Sentença é anulada por cerceamento de defesa
Por Marina Ito
O modo como uma juíza perguntou a testemunhas, colegas de trabalho de um funcionário da Ambev, se eram amigos íntimos, levou a 3ª Turma do Tribunal Regional do Trabalho da 10ª Região a anular a sentença. No caso, foi perguntado se a testemunha era "amigo muito próximo do reclamante" e se, em tese, "desabafaria" sobre problemas pessoais."
Quando as perguntas dirigidas às testemunhas contraditadas revelam o propósito de alcançar respostas almejadas por quem as formula configura-se quadro de tentativa de cerceamento de defesa", constatou o juiz convocado Grijalbo Coutinho, relator do caso no TRT-10.
Para o juiz, o raciocínio que foi construído nas perguntas feitas às testemunhas é voltado para alcançar o resultado afirmativo como resposta. "Se reunirmos 500 trabalhadores de 50 empresas diversas que trabalharam juntos, no mesmo ambiente, o percentual de respostas afirmativas às perguntas da magistrada condutora da instrução será elevadíssimo, especialmente se forem surpreendidos com as perguntas antes de qualquer contato com advogados."
O juiz disse que a culpa disso não é do advogado. Para ele, há uma "leitura profundamente equivocada" do artigo 829, da CLT. Segundo o dispositivo, "a testemunha que for parente até o terceiro grau civil, amigo íntimo ou inimigo de qualquer das partes, não prestará compromisso, e seu depoimento valerá como simples informação".
Segundo Coutinho, essa leitura equivocada faz com que "qualquer resposta que revele proximidade entre o autor da ação e a testemunha por ele trazida configurar a denominada 'amizade íntima'".
"Precavidos contra essa cultura do acolhimento reiterado da contradita, advogados conversam com testemunhas sobre o assunto, alertando-os sobre a possibilidade de os seus depoimentos não serem colhidos", continua o juiz.
Grijalbo Coutinho lembra que trabalhadores de uma mesma empresa são colegas de trabalho e passam várias horas do dia juntos. "Os colegas de trabalho, enquanto perdura a relação de emprego no mesmo ambiente, são sempre muito 'próximos' porque compartilham das mesmas angústias e vitórias."

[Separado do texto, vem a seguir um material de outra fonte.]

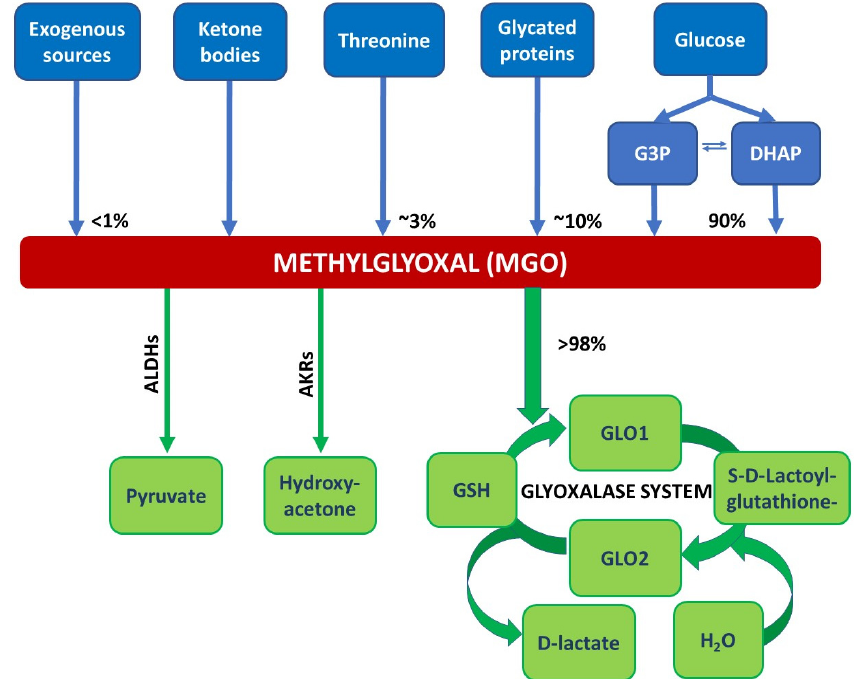
Figure 1. Reactions/sources that lead to the formation and degradation of MGO. MGO is formed via the spontaneous degradation of the triosephosphates dihydroxyacetone phosphate (DHAP) and glyceraldehyd 3-phosphate (G3P) originating from glycolysis. Other sources of MGO are exogenous sources like food and beverages, glycated proteins, threonine, or ketone bodies (acetoacetate). The glyoxalase system detoxifies MGO, in the first step, MGO forms a hemithioacetal with reduced glutathione (GSH). This serves as a substrate for glyoxalase 1 (GLO1). GLO1 catalyses the conversion of the hemithioacetal to S-D-lactoylglutathione. In the next step, glyoxalase 2 (GLO2) catalyses the hydrolysis of S-D-lactoylglutathione, forming D-lactate and recycling GSH. Minor degradation pathways of MGO involve aldehyde dehydrogenases (ALDHs) and aldose reductases (AKRs) yielding in pyruvate or hydroxyacetone, respectively; adapted from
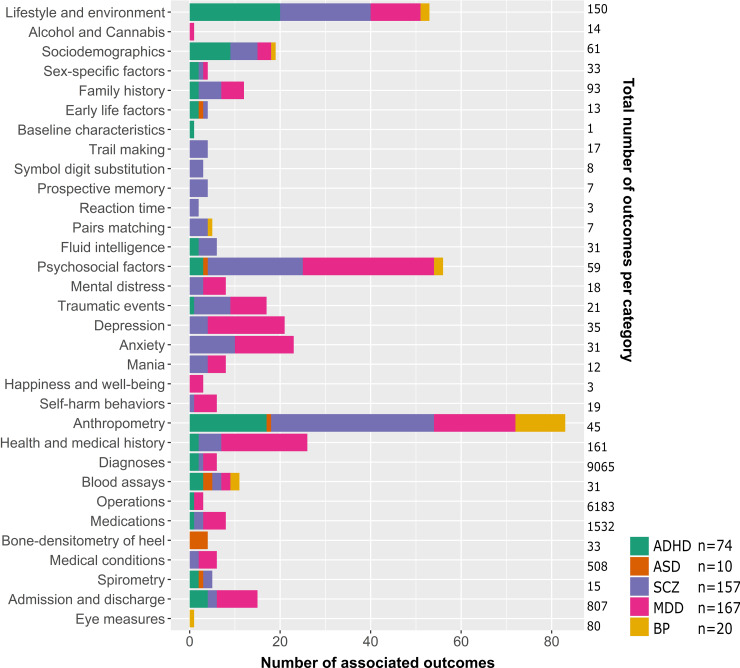
Overview of the distribution of disorder specific polygenic risk score (p<5x10-8) associated outcomes per category of the UK Biobank variables catalogue.Shown are the number of associations with polygenic risk scores for attention deficit/hyperactivity disorder (ADHD), autism spectrum disorder (ASD), schizophrenia (SCZ), major depression (MDD) and bipolar disorder (BP).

O juiz comparou a vida da classe média e a de trabalhadores. "Deprimida, a classe média brasileira vai ao divã, compartilha com psicólogos, psiquiatras e psicoterapeutas os seus dramas muitas vezes escondidos do próprio ambiente familiar e sai revigorada a cada encontro", diz o juiz. "A maioria da população brasileira, no entanto, mesmo sofrendo das doenças da alma humana, não têm acesso aos serviços de saúde", continua. "O seu terapeuta é o vizinho, o companheiro de bar, o colega do futebol, o irmão da igreja, o padre, o pastor e outros personagens os quais não precisam ser amigos íntimos."
Mesmo fazendo tais considerações, o juiz disse que as testemunhas não declararam ter amizade íntima com o funcionário, o que descarta a aplicação do artigo 829, da CLT. Coutinho descartou também a alegação da defesa de que a juíza, ao fazer as perguntas, tenha pressionado as testemunhas. "Não se trata de forçar a dizer algo."
O TRT-10 decidiu anular a sentença e determinou que os autos retornem à 6ª Vara do Trabalho em Brasília para que seja feita a oitiva das testemunhas do funcionário e, assim, permitir a produção da prova testemunhal.